Saturday, July 28, 2012

Google: Customer Support from Hell.

In Google's early days Larry Page decided that customer support was a very expensive proposition and the company could not afford it. In a brilliant move, he (and his crew) created community support forums where users were encouraged to help each other to ask questions and resolve problems. The solution was in the spirit of the Open Source movement where fixing bugs and making the system more robust was a community project, not a business responsibility. The idea worked (and still works) well because Google's only mission-critical, money-making service was Search, which didn't require much support  - only expert advice on how to use various product features to improve results.

As Google becomes more of a consumer electronics and cloud services company, the "do-it-yourself-community-based-customer-support" model shows a certain degree of strain. For example, a couple of days ago posting to Blogger from e-mail stopped working. It's a minor problem for me because I use this functionality to archive relevant Bloomberg news from my iPhone. Now, instead of posting the news to the blog I send them to my own mailbox.
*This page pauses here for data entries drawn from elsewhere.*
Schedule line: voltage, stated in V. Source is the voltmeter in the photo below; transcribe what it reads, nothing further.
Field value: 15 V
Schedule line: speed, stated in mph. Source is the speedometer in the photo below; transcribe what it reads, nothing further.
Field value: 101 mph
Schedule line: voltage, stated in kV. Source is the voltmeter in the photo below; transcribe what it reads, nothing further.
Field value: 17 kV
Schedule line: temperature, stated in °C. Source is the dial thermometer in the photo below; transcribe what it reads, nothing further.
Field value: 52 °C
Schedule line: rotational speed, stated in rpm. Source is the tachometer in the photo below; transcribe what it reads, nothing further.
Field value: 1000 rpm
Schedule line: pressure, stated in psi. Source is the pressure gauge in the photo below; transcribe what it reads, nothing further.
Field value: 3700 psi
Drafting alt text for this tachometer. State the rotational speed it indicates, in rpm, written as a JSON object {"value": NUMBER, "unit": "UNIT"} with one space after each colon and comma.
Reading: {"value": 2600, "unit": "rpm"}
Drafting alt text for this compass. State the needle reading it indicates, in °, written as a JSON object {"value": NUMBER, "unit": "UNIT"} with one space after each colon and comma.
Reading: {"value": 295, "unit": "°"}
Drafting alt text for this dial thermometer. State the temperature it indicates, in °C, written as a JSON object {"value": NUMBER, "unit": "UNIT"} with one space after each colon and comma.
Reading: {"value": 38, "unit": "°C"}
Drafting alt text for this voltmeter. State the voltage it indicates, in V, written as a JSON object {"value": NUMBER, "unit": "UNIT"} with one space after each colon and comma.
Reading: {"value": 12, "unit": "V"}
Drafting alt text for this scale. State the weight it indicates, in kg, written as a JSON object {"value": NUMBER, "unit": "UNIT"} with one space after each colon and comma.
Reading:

In the meantime, Blogger users are becoming restless. On the first day, they dutifully reported the bug and waited for an answer. By midday, a support volunteer related the problem to Google engineers. A couple of hours later somebody from Google named Brett acknowledged the problem and said they were working on it. Then, silence.
The users waited and waited and waited. Finally, this morning the complaints have become a bit louder. Chris Warner summarized the situation,
This is the single worst thing about anything Google; when it works, it works well. When it breaks, there's no way to directly contact them, there's *never* any official feedback. "Community" with Google is a one-way street.
Nuff said.

Update: this seems to be a part of a bigger issue with Blogger e-mail gateways. I wonder why they don't roll back the changes that created the problem in the first place.